** Records to process follows **

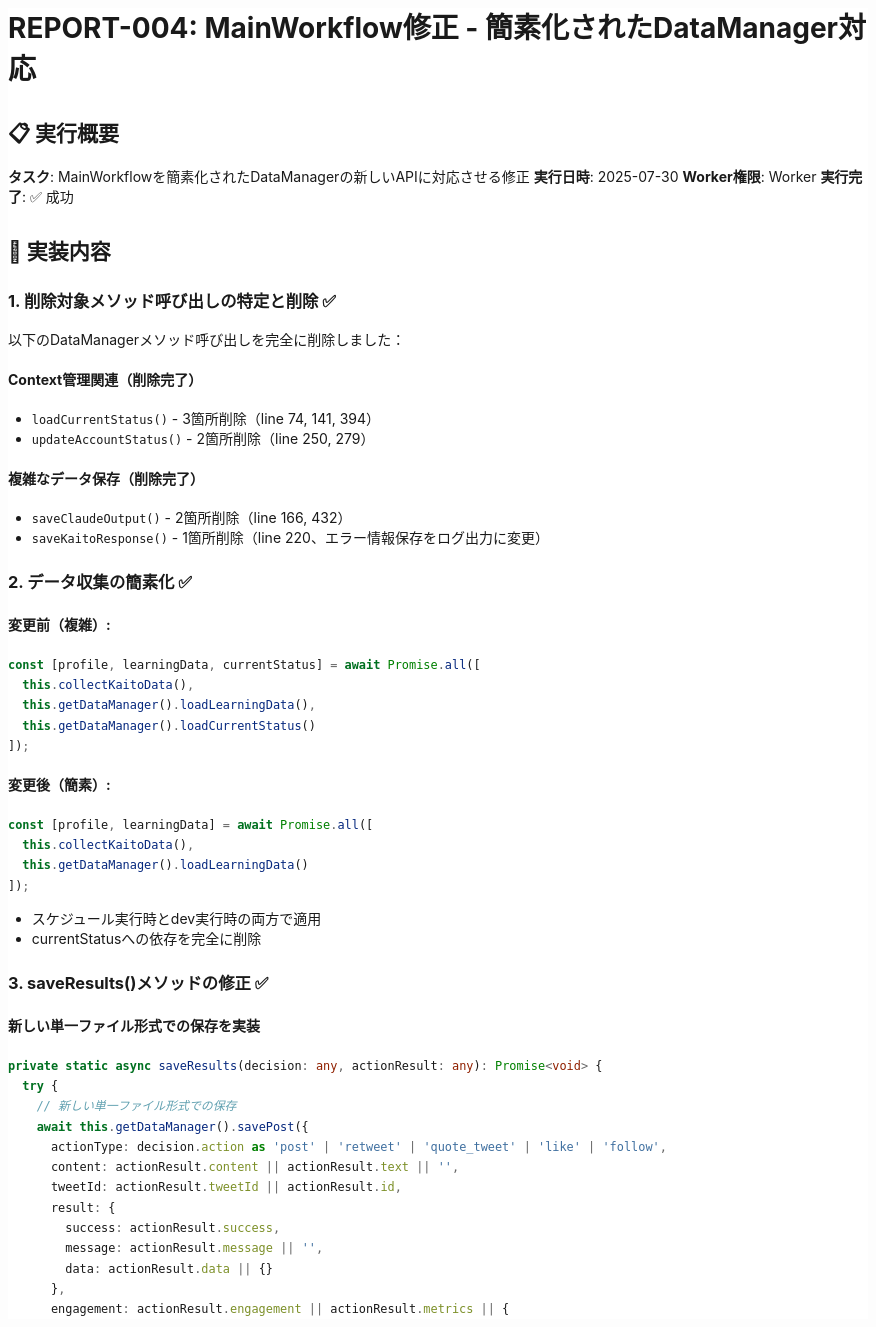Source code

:# REPORT-004: MainWorkflow修正 - 簡素化されたDataManager対応

## 📋 実行概要

**タスク**: MainWorkflowを簡素化されたDataManagerの新しいAPIに対応させる修正
**実行日時**: 2025-07-30
**Worker権限**: Worker
**実行完了**: ✅ 成功

## 🎯 実装内容

### 1. 削除対象メソッド呼び出しの特定と削除 ✅

以下のDataManagerメソッド呼び出しを完全に削除しました：

#### Context管理関連（削除完了）
- `loadCurrentStatus()` - 3箇所削除（line 74, 141, 394）
- `updateAccountStatus()` - 2箇所削除（line 250, 279）

#### 複雑なデータ保存（削除完了）
- `saveClaudeOutput()` - 2箇所削除（line 166, 432）
- `saveKaitoResponse()` - 1箇所削除（line 220、エラー情報保存をログ出力に変更）

### 2. データ収集の簡素化 ✅

#### 変更前（複雑）:
```typescript
const [profile, learningData, currentStatus] = await Promise.all([
  this.collectKaitoData(),
  this.getDataManager().loadLearningData(),
  this.getDataManager().loadCurrentStatus()
]);
```

#### 変更後（簡素）:
```typescript
const [profile, learningData] = await Promise.all([
  this.collectKaitoData(),
  this.getDataManager().loadLearningData()
]);
```

- スケジュール実行時とdev実行時の両方で適用
- currentStatusへの依存を完全に削除

### 3. saveResults()メソッドの修正 ✅

#### 新しい単一ファイル形式での保存を実装
```typescript
private static async saveResults(decision: any, actionResult: any): Promise<void> {
  try {
    // 新しい単一ファイル形式での保存
    await this.getDataManager().savePost({
      actionType: decision.action as 'post' | 'retweet' | 'quote_tweet' | 'like' | 'follow',
      content: actionResult.content || actionResult.text || '',
      tweetId: actionResult.tweetId || actionResult.id,
      result: {
        success: actionResult.success,
        message: actionResult.message || '',
        data: actionResult.data || {}
      },
      engagement: actionResult.engagement || actionResult.metrics || {
```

** End of Records to process **

Work to be completed: Retype the lines above exactly, no pictures.

Output below:
Source code

:# REPORT-004: MainWorkflow修正 - 簡素化されたDataManager対応

## 📋 実行概要

**タスク**: MainWorkflowを簡素化されたDataManagerの新しいAPIに対応させる修正
**実行日時**: 2025-07-30
**Worker権限**: Worker
**実行完了**: ✅ 成功

## 🎯 実装内容

### 1. 削除対象メソッド呼び出しの特定と削除 ✅

以下のDataManagerメソッド呼び出しを完全に削除しました：

#### Context管理関連（削除完了）
- `loadCurrentStatus()` - 3箇所削除（line 74, 141, 394）
- `updateAccountStatus()` - 2箇所削除（line 250, 279）

#### 複雑なデータ保存（削除完了）
- `saveClaudeOutput()` - 2箇所削除（line 166, 432）
- `saveKaitoResponse()` - 1箇所削除（line 220、エラー情報保存をログ出力に変更）

### 2. データ収集の簡素化 ✅

#### 変更前（複雑）:
```typescript
const [profile, learningData, currentStatus] = await Promise.all([
  this.collectKaitoData(),
  this.getDataManager().loadLearningData(),
  this.getDataManager().loadCurrentStatus()
]);
```

#### 変更後（簡素）:
```typescript
const [profile, learningData] = await Promise.all([
  this.collectKaitoData(),
  this.getDataManager().loadLearningData()
]);
```

- スケジュール実行時とdev実行時の両方で適用
- currentStatusへの依存を完全に削除

### 3. saveResults()メソッドの修正 ✅

#### 新しい単一ファイル形式での保存を実装
```typescript
private static async saveResults(decision: any, actionResult: any): Promise<void> {
  try {
    // 新しい単一ファイル形式での保存
    await this.getDataManager().savePost({
      actionType: decision.action as 'post' | 'retweet' | 'quote_tweet' | 'like' | 'follow',
      content: actionResult.content || actionResult.text || '',
      tweetId: actionResult.tweetId || actionResult.id,
      result: {
        success: actionResult.success,
        message: actionResult.message || '',
        data: actionResult.data || {}
      },
      engagement: actionResult.engagement || actionResult.metrics || {
```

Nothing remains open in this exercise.